Hace algún tiempo alguien me preguntó sobre cuál era mi disco favorito, quizá fue una pregunta como cualquier otra o sólo era para romper ese tedio de las conversaciones incómodas, pero mi cabeza empezó a acelerar el motor con una aceleración tan fuerte que al final terminé mareado. Varias opciones pasaron por mi mente pero luego, mientras analizaba minuciosamente cada una y cuando por fin pensaba tener un veredicto, siempre llegaba otra opción que desechaba cualquier conclusión previa. ¡Pero qué difícil pregunta!, la respuesta era en verdad más profunda que lo que la pregunta planteaba, vaya dilema en el que me encontraba.
Recordé que algunos años atrás, quizá una década, yo pasé mi pubertad y adolescencia comprando discos. No tenía dinero para el almuerzo en el recreo pero siempre había espacio para un disco nuevo. Recuerdo la sensación de sacar mi fortuna juvenil (recaudaciones de cumpleaños, navidades y recreos) para ir a la tienda a comprar un disco nuevo que escuchar. Claro que eso era sólo el comienzo, la verdadera magia estaba en llegar a casa y encerrarse en el cuarto, tirarse en la cama, abrir el cuadernito que contenía el arte del disco y dejarse llevar ante el verdadero viaje que comenzaba con el botón de "Play".
Luego, rascando más profundo en la memoria, recordé que en aquel entonces sí tenía mi disco favorito, también tenía mi banda favorita, mi canción favorita, mi libro favorito, mi película favorita y hasta mi cachucha favorita. Todo favorito. Creo que aquel puberto lo único que buscaba era encontrar una identidad que las cosas favoritas le ofrecían, encontrar en ellas un estilo que lo marcara y lo distinguiera de los demás pubertos del mundo. Ahora siento algo de vergüenza al imaginar mi comportamiento social y mis ideas "revolucionarias" a los trece años, pero supongo que es ahí donde se dan los primeros pasos hacia la verdadera identidad. Descubrir ese "yo" que va a ser el mismo a los trece, a los veintitrés y a los sesenta y cuatro.

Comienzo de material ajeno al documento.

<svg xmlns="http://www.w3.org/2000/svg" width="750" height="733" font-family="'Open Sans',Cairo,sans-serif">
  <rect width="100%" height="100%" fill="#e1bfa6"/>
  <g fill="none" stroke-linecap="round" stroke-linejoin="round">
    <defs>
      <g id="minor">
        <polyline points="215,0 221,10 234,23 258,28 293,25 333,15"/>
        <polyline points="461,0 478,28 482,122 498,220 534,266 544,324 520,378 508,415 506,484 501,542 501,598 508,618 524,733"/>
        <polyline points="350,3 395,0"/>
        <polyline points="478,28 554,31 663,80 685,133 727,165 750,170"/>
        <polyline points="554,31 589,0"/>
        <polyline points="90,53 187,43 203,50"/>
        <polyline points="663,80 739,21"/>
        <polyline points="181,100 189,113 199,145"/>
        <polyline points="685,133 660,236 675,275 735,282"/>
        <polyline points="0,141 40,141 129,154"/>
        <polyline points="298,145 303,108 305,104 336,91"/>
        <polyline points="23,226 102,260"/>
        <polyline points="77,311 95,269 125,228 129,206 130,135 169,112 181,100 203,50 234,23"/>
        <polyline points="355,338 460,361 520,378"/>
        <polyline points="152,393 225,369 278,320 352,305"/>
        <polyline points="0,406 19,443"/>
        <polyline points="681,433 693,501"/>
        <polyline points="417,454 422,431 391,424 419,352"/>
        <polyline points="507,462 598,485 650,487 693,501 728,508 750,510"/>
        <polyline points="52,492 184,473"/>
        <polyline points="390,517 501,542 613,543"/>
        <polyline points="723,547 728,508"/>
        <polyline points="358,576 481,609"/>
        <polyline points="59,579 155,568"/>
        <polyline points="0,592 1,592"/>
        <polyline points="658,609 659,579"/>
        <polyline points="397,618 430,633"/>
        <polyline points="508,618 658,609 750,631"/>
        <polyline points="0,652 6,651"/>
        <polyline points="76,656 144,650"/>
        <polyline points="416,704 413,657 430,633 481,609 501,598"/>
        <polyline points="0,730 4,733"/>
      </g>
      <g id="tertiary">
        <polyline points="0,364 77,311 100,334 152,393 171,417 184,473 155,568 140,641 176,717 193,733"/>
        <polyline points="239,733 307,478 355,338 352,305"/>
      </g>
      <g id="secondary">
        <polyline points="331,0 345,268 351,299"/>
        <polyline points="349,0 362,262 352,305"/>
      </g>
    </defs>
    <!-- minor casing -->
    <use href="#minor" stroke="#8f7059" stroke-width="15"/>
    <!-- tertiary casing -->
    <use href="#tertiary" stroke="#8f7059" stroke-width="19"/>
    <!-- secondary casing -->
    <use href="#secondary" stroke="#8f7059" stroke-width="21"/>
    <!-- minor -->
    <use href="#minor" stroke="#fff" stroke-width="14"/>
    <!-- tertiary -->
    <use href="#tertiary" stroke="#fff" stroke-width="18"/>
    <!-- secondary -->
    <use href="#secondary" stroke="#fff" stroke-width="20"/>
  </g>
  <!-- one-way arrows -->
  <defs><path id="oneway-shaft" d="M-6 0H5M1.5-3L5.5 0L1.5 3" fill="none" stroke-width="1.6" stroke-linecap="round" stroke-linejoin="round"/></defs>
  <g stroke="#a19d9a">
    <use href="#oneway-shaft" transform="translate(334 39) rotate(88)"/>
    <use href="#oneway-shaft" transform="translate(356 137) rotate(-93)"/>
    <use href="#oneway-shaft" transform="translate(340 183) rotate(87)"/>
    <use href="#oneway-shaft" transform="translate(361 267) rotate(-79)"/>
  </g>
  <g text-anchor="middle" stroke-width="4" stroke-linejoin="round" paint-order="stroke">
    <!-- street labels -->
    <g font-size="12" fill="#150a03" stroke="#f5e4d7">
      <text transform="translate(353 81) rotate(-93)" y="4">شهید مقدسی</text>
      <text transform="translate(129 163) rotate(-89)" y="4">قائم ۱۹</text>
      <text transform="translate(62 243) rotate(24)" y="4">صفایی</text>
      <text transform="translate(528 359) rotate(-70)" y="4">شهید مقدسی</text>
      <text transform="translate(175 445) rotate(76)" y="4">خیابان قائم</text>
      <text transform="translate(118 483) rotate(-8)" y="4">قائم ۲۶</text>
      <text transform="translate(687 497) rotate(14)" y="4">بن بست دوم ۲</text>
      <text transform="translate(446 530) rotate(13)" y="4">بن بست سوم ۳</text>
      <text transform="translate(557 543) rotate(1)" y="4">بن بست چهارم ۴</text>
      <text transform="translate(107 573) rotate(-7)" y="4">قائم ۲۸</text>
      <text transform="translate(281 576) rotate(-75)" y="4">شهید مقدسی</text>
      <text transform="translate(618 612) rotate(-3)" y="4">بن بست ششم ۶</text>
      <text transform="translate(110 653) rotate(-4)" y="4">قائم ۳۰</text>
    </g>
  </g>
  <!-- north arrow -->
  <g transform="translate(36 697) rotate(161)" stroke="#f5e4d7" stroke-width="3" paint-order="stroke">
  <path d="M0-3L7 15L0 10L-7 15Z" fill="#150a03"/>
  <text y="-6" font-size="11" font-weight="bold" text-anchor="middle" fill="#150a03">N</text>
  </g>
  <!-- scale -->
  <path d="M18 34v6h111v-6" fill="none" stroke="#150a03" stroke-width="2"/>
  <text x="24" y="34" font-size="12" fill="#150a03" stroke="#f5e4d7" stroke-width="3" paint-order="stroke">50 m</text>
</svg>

Ahí fue cuando empecé a forjar una verdadera conexión y amistad con dos de mis más fieles amigos en la vida: los libros y la música. Más allá de la gran cantidad de horas callejeras que acumulé en esos años, lo que más recuerdo eran las tardes escuchando música y leyendo libros. Ahí conocí a Led Zeppelin y Herman Hesse, U2 y Kafka, Soda Stereo y Vargas Duché (gracias a que algunas personas tuvieron la genial idea de volver a sacar tirajes de Memín Pinguín). Recuerdo que el primer disco que voló mi cabeza fue el Appetite for Destruction de Guns N' Roses, un disco en donde todas las canciones eran buenas de principio a fin. Doce excelentes canciones llenas de furia y agresividad, todo lo que un puberto desea en el mundo.
Con el tiempo pasé de escuchar cosas agresivas a cosas más suaves, aprendí que el valor de la música no se encuentra solamente en guitarras distorsionadas y voces chillonas. Cuando me quité esa etiqueta que yo mismo me impuse, fue cuando empecé a disfrutar a plenitud toda la belleza que la música tiene para ofrecer. Entendí que la música tiene el poder de llevarte de un lado a otro y que, si uno pone de su parte, puede ser el mejor viaje que se puede realizar sin necesidad de maletas.

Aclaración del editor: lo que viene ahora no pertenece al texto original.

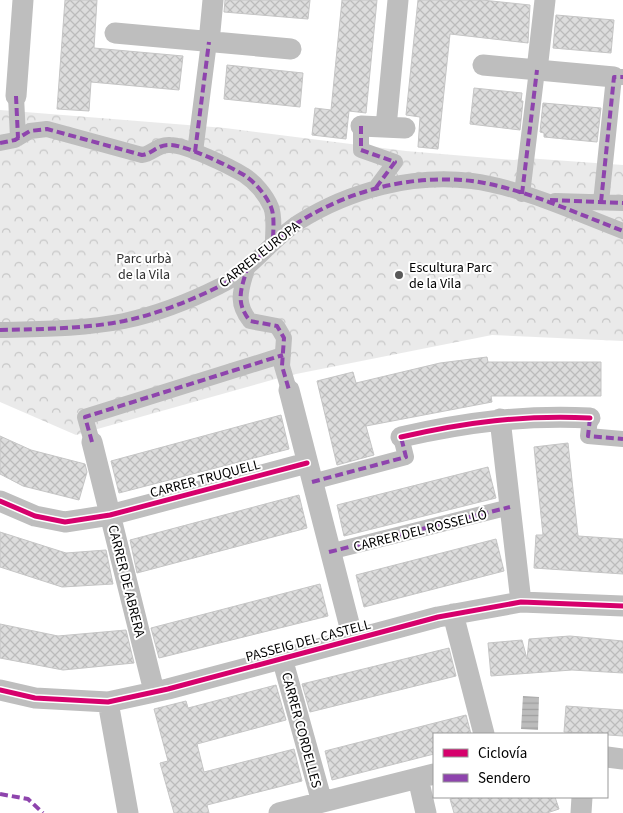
<svg xmlns="http://www.w3.org/2000/svg" width="623" height="813" font-family="'Source Sans 3',sans-serif">
  <style>
    .park { fill: url(#park-crowns) }
    .water { fill: url(#water-rules) }
    .building { fill: url(#building-cross-hatch); stroke: #c5c5c5 }
    .lines { fill: none; stroke-linecap: round; stroke-linejoin: round }
    .pedestrian { stroke: #bebebe; stroke-width: 16 }
    .minor { stroke: #bebebe; stroke-width: 21 }
    .quiet { stroke: #8e44ad; stroke-width: 4; stroke-dasharray: 8 4; stroke-linecap: butt }
    .cycleway-casing { stroke: #fff; stroke-width: 8 }
    .cycleway { stroke: #d6006c; stroke-width: 5 }
    .poi-dot { fill: #595959; stroke: #fff; stroke-width: 2 }
    .labels { text-anchor: middle; stroke-width: 4; stroke-linejoin: round; paint-order: stroke }
    .street-label { font-size: 14px; fill: #000; stroke: #fff }
    .park-label { font-size: 14px; fill: #303030; stroke: #fff }
    .poi-label { font-size: 14px; fill: #000; stroke: #fff; text-anchor: start }
  </style>
  <defs>
    <pattern id="park-crowns" width="20" height="18" patternUnits="userSpaceOnUse" patternTransform="scale(1.25)"><rect width="20" height="18" fill="#eaeaea"/><path d="M2 6a3 3 0 1 1 6 0M12 15a3 3 0 1 1 6 0" fill="none" stroke="#c7c7c7"/></pattern>
    <pattern id="water-rules" width="6" height="5" patternUnits="userSpaceOnUse" patternTransform="scale(1.25)"><rect width="6" height="5" fill="#bcbcbc"/><path d="M0 2.5h6" fill="none" stroke="#a0a0a0"/></pattern>
    <pattern id="building-cross-hatch" width="8" height="8" patternUnits="userSpaceOnUse" patternTransform="scale(1.25)"><rect width="8" height="8" fill="#ddd"/><path d="M0 0l8 8M0 8l8-8" fill="none" stroke="#bcbcbc"/></pattern>
  </defs>
  <rect width="100%" height="100%" fill="#fff"/>
  <path class="park" d="M0 110 225 128 406 151 514 160 526 158 623 165V341L492 335 286 376 76 435 0 402Z"/>
  <path class="water" d="M523 696 539 697 538 730 521 729Z"/>
  <path class="building" d="M65 0H97L94 48 183 56 179 90 91 82 89 111 57 109Z
    M225 0H310L308 19 224 12Z
    M342 0H377L366 113 349 111 346 139 312 135 315 108 331 110Z
    M418 0H482L530 5 528 43 450 34 438 149 418 147 420 117 406 115Z
    M556 15 614 20 611 53 553 48Z
    M227 65 303 73 300 107 224 99Z
    M474 88 522 93 521 101H523L520 130 470 124Z
    M543 103 601 108 597 142 544 137V133L540 132Z
    M487 357 488 362H601V396H491L492 402 366 426 374 455 337 465 317 381 353 372 356 383 440 363Z
    M281 415 289 449 119 493 111 461Z
    M0 436 31 450 85 464 87 472 79 500 23 486 0 474Z
    M568 443 578 536 623 539V574L534 568 536 535H543L534 447Z
    M488 467 496 498 344 536 337 505Z
    M299 495 307 528 137 573 130 540Z
    M0 532 66 553 106 550 113 584 62 587 0 567Z
    M496 539 504 571 364 607 356 575Z
    M320 584 328 616 159 658 151 628Z
    M0 624 58 636 126 630 134 663 63 670 0 658Z
    M570 636 623 641V673L572 670 491 676 488 643 522 640 527 659 529 639Z
    M449 648 456 676 310 712 302 684Z
    M276 685 286 720 197 744 204 772 294 749 302 781 207 805 209 813H174L160 763 168 761 154 709 186 701 188 708Z
    M566 706 623 710V736L564 732Z
    M466 715 471 734H434V754L332 780 325 751Z
    M460 797H555L559 809 547 813H454L450 799Z"/>
  <g class="lines">
    <path class="pedestrian" d="M16 96 18 138
      M361 126V150L395 162 375 189
      M0 143 15 140 30 131 47 129 142 155C152 154 158 144 170 145 186 145 229 166 244 175 255 182 266 195 271 207 275 217 273 231 273 241
      M195 152 209 42
      M522 194 537 70
      M555 201 623 203
      M601 202 614 77H623
      M248 265C242 288 234 301 250 321L277 326 284 338 282 366 289 390
      M0 330C41 329 84 329 124 321 157 314 190 301 220 286 251 272 271 240 299 222 350 190 412 174 472 181 520 187 578 214 623 231
      M590 418 588 436 623 439
      M92 442 85 417 283 355
      M312 482 406 457 401 437
      M329 552 510 507"/>
    <path class="minor" d="M115 33 291 49
      M209 42 213 0
      M483 65 614 77
      M537 70 545 0
      M16 96 23 0
      M361 126 405 128
      M386 127 398 0
      M289 390 353 639
      M500 419 521 602
      M401 437C467 422 522 415 590 418
      M92 442 154 691
      M0 501 35 516 65 522 110 515 307 463
      M453 614 484 734
      M282 658 322 802
      M0 690 35 698 108 702 168 689 438 617 521 602 623 606
      M108 702 128 813
      M607 757 623 759
      M418 778 426 813
      M279 813 434 774
      M581 813 582 797"/>
    <path class="quiet" d="M16 96 18 138
      M361 126V150L395 162 375 189
      M0 143 15 140 30 131 47 129 142 155C152 154 158 144 170 145 186 145 229 166 244 175 255 182 266 195 271 207 275 217 273 231 273 241
      M195 152 209 42
      M522 194 537 70
      M550 200 623 203
      M601 202 614 77H623
      M248 265C242 288 234 301 250 321L277 326 284 338 282 366 289 390
      M0 330C41 329 84 329 124 321 157 314 190 301 220 286 251 272 271 240 299 222 350 190 412 174 472 181 520 187 578 214 623 231
      M590 418 588 436 623 439
      M92 442 85 417 283 355
      M312 482 406 457 401 437
      M329 552 510 507
      M0 794 28 799 43 813"/>
    <defs>
      <path id="cycleway" d="M401 437C467 422 522 415 590 418
        M0 501 35 516 65 522 110 515 307 463
        M0 690 35 698 108 702 168 689 438 617 521 602 623 606"/>
    </defs>
    <use href="#cycleway" class="cycleway-casing"/>
    <use href="#cycleway" class="cycleway"/>
  </g>
  <circle class="poi-dot" cx="399" cy="275" r="5"/>
  <g class="labels">
    <g class="street-label">
      <text transform="translate(259 254) rotate(-38)" y="5">CARRER EUROPA</text>
      <text transform="translate(205 478) rotate(-15)" y="5">CARRER TRUQUELL</text>
      <text transform="translate(420 530) rotate(-14)" y="5">CARRER DEL ROSSELLÓ</text>
      <text transform="translate(127 581) rotate(76)" y="5">CARRER DE ABRERA</text>
      <text transform="translate(308 640) rotate(-15)" y="5">PASSEIG DEL CASTELL</text>
      <text transform="translate(302 730) rotate(75)" y="5">CARRER CORDELLES</text>
    </g>
    <g class="park-label">
      <text x="144" y="263">Parc urbà<tspan x="144" dy="16">de la Vila</tspan></text>
    </g>
    <g class="poi-label">
      <text x="409" y="272">Escultura Parc<tspan x="409" dy="16">de la Vila</tspan></text>
    </g>
  </g>
  <rect x="433" y="733" width="175" height="65" fill="#ffffff" stroke="#999999"/>
  <rect x="443" y="749" width="25" height="8" fill="#d6006c" stroke="#999999"/>
  <text x="478" y="758" font-size="15" fill="#000000">Ciclovía</text>
  <rect x="443" y="774" width="25" height="8" fill="#8e44ad" stroke="#999999"/>
  <text x="478" y="783" font-size="15" fill="#000000">Sendero</text>
</svg>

Diez años después, sigo siendo el mismo mocoso que amaba la música. La diferencia está en que ya no intento tener un estilo determinado ni ser el "diferente" a los demás, ya bastantes personas existen que en su empeño a ser distintos terminan siendo iguales a los demás. Yo soy igual y no me acompleja serlo (carita feliz). Me niego a pensar en que seguiré pensando igual con el paso del tiempo, es don de vida el no saber qué hay en el futuro y ya no intento encasillarme con alguna afición. Disfruto la incertidumbre de mi destino y a pesar de eso, la vida me ha dado muchas certezas de las que espero poder compartir algún día.